§ Material for this exercise
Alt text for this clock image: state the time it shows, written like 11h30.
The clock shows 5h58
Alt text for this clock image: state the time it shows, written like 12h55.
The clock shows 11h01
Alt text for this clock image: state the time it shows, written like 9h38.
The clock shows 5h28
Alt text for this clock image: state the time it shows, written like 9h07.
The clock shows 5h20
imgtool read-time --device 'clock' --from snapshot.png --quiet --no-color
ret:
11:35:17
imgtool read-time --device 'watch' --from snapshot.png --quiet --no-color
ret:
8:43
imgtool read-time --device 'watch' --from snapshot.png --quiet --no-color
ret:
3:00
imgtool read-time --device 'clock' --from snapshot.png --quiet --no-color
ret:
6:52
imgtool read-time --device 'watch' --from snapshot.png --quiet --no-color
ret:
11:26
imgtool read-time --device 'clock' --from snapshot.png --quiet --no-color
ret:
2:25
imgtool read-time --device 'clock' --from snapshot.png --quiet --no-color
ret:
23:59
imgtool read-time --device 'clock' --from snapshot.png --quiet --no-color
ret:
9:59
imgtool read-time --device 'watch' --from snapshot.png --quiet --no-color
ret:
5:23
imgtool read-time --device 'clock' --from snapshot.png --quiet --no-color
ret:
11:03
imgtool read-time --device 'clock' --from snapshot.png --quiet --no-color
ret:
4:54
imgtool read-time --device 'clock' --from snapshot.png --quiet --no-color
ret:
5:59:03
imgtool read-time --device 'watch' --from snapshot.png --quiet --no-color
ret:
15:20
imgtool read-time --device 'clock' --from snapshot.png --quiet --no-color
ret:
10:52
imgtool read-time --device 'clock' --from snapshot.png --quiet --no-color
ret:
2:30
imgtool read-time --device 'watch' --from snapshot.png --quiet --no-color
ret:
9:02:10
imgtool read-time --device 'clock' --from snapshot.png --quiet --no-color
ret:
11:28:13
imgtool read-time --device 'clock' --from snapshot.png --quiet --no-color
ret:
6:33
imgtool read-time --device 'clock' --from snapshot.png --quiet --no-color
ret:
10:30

§ The task
Count the lines above that contain the string "state", and reply with the number only.

§ Task result
4